Christians should understand our responsibility toward the earth biblically, not from the perspective of any political position or ecological crisis. God originally created human beings to have dominion over nature. This means that our responsibility and privilege is to manage the world he created.

The environmental challenges our world faces are an opportunity to exercise the role for which God created us. Christians should engage the environmental issues, not avoid them just because of the liberal political stance of many environmentalists.

Human beings are the one species uniquely gifted to exercise dominion. That’s why humans alone have a responsibility for creation care. As Christians, we should re-examine the gifts of the Spirit as they might be applied not only to ministry within the churches, but to management of the environment on God’s behalf.

Only the biblical world view that can support the ethical and moral obligations that drive environmental care. Christianity offers a real basis for caring about the environment – a Creator. The moral intuition people feel about caring for nature only makes sense in light of a Creator. The very idea that nature has a purpose is essentially a Christian notion borrowed by environmentalists because it is appealing.

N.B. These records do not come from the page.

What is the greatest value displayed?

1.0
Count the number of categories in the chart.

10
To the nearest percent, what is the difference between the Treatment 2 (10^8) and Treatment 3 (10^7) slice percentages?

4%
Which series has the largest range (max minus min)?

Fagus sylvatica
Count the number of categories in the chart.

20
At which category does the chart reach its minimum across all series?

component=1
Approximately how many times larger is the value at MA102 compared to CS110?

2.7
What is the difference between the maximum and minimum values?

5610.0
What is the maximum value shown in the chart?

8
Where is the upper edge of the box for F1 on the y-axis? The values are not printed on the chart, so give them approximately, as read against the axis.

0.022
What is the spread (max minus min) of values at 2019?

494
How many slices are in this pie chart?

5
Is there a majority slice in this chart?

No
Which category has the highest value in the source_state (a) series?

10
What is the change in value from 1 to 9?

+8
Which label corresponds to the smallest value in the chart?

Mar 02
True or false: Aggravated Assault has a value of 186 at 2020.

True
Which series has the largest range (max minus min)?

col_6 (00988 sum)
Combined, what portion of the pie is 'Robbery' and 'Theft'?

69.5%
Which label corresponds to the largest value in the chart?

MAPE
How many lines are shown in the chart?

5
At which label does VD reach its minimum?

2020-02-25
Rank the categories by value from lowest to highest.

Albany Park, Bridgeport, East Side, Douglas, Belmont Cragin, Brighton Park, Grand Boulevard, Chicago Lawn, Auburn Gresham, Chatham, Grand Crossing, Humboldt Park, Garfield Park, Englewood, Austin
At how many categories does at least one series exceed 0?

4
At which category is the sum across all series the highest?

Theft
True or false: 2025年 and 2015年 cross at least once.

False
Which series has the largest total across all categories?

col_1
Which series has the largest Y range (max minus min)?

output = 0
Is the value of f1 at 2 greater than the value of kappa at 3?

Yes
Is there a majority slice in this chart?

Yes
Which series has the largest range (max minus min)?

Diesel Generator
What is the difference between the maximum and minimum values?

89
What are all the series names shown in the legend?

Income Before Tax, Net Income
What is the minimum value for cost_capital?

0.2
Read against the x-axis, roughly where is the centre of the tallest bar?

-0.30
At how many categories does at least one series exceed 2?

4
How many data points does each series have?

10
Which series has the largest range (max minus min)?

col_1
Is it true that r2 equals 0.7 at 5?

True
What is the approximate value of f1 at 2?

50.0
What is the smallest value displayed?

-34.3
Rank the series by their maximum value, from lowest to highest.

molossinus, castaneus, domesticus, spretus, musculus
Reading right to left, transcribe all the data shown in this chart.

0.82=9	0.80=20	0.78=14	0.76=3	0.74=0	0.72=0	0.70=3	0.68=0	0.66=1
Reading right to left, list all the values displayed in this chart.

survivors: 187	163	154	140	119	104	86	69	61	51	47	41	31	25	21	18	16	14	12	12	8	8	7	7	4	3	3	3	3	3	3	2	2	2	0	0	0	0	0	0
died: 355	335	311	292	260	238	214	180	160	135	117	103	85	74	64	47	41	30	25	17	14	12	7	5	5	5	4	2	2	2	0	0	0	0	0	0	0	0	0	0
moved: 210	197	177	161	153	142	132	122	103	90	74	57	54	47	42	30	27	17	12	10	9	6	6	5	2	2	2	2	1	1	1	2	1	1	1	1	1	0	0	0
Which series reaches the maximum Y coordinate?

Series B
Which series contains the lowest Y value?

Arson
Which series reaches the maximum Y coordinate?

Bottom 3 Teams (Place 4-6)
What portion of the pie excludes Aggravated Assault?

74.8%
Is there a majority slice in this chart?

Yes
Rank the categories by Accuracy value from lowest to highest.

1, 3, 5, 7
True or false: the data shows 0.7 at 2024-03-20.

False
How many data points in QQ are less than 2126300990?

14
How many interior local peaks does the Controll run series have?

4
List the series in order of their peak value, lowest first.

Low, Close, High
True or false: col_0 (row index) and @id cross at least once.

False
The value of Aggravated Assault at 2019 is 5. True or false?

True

[Related: Do Christians Need to Care About the Environment?]

Discussion Questions:

  1. Watch the video together or invite someone to summarize the topic.
  2. What is your initial reaction to this video? Do you disagree with any of it? What jumped out at you?
  3. Read Genesis 1:26-28. What does this say about humanity’s responsibility toward the environment?
  4. How has the problem of sin affected how humanity cares for God’s creation?
  5. Why do you suppose Christians have often resisted environmentalism in recent decades?
  6. What do you think it means to re-examine the gifts of the Spirit to see how they apply to creation care?
  7. What specific steps can Christians take to better care for God’s creation?
  8. Write a personal action step based on this conversation.